▶ _Description of the task_: Start at the first record below and retype through the last, exactly.

(Collected data)
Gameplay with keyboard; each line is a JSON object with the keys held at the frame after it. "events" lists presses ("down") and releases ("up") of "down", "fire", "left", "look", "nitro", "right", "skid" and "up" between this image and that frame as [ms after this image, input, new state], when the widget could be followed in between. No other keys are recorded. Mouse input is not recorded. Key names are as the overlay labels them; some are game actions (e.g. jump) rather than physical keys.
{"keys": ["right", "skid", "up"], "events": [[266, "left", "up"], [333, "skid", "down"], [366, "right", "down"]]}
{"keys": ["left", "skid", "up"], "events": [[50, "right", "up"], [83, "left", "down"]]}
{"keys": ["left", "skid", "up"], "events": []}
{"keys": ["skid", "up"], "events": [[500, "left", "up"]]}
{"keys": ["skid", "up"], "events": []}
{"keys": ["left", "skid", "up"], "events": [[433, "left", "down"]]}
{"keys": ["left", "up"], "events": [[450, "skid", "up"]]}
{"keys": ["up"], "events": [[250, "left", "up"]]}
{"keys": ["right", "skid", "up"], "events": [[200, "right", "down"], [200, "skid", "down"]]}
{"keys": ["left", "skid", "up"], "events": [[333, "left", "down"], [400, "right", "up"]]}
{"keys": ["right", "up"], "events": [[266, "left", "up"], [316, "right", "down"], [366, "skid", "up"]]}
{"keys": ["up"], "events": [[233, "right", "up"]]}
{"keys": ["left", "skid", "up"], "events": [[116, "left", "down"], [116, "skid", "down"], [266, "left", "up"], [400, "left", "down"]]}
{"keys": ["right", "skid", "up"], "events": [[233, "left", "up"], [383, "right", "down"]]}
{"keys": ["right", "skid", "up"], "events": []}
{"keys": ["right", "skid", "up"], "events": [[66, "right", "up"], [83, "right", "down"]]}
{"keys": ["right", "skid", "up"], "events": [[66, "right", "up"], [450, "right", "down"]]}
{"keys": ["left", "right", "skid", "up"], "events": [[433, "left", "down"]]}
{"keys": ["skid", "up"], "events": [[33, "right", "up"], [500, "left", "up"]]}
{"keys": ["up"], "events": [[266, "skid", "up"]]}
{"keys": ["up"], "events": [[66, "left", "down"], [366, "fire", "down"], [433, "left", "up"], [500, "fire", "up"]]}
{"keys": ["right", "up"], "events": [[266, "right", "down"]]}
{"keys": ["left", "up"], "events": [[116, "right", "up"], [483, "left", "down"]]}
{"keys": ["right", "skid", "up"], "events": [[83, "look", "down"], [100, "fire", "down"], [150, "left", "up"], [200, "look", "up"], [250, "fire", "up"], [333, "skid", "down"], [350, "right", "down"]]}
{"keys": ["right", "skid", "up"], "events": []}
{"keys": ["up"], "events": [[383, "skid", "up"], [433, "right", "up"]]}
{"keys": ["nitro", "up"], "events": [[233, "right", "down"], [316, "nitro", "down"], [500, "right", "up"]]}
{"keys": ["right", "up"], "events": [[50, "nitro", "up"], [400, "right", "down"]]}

▶ _Final answer_:
Gameplay with keyboard; each line is a JSON object with the keys held at the frame after it. "events" lists presses ("down") and releases ("up") of "down", "fire", "left", "look", "nitro", "right", "skid" and "up" between this image and that frame as [ms after this image, input, new state], when the widget could be followed in between. No other keys are recorded. Mouse input is not recorded. Key names are as the overlay labels them; some are game actions (e.g. jump) rather than physical keys.
{"keys": ["right", "skid", "up"], "events": [[266, "left", "up"], [333, "skid", "down"], [366, "right", "down"]]}
{"keys": ["left", "skid", "up"], "events": [[50, "right", "up"], [83, "left", "down"]]}
{"keys": ["left", "skid", "up"], "events": []}
{"keys": ["skid", "up"], "events": [[500, "left", "up"]]}
{"keys": ["skid", "up"], "events": []}
{"keys": ["left", "skid", "up"], "events": [[433, "left", "down"]]}
{"keys": ["left", "up"], "events": [[450, "skid", "up"]]}
{"keys": ["up"], "events": [[250, "left", "up"]]}
{"keys": ["right", "skid", "up"], "events": [[200, "right", "down"], [200, "skid", "down"]]}
{"keys": ["left", "skid", "up"], "events": [[333, "left", "down"], [400, "right", "up"]]}
{"keys": ["right", "up"], "events": [[266, "left", "up"], [316, "right", "down"], [366, "skid", "up"]]}
{"keys": ["up"], "events": [[233, "right", "up"]]}
{"keys": ["left", "skid", "up"], "events": [[116, "left", "down"], [116, "skid", "down"], [266, "left", "up"], [400, "left", "down"]]}
{"keys": ["right", "skid", "up"], "events": [[233, "left", "up"], [383, "right", "down"]]}
{"keys": ["right", "skid", "up"], "events": []}
{"keys": ["right", "skid", "up"], "events": [[66, "right", "up"], [83, "right", "down"]]}
{"keys": ["right", "skid", "up"], "events": [[66, "right", "up"], [450, "right", "down"]]}
{"keys": ["left", "right", "skid", "up"], "events": [[433, "left", "down"]]}
{"keys": ["skid", "up"], "events": [[33, "right", "up"], [500, "left", "up"]]}
{"keys": ["up"], "events": [[266, "skid", "up"]]}
{"keys": ["up"], "events": [[66, "left", "down"], [366, "fire", "down"], [433, "left", "up"], [500, "fire", "up"]]}
{"keys": ["right", "up"], "events": [[266, "right", "down"]]}
{"keys": ["left", "up"], "events": [[116, "right", "up"], [483, "left", "down"]]}
{"keys": ["right", "skid", "up"], "events": [[83, "look", "down"], [100, "fire", "down"], [150, "left", "up"], [200, "look", "up"], [250, "fire", "up"], [333, "skid", "down"], [350, "right", "down"]]}
{"keys": ["right", "skid", "up"], "events": []}
{"keys": ["up"], "events": [[383, "skid", "up"], [433, "right", "up"]]}
{"keys": ["nitro", "up"], "events": [[233, "right", "down"], [316, "nitro", "down"], [500, "right", "up"]]}
{"keys": ["right", "up"], "events": [[50, "nitro", "up"], [400, "right", "down"]]}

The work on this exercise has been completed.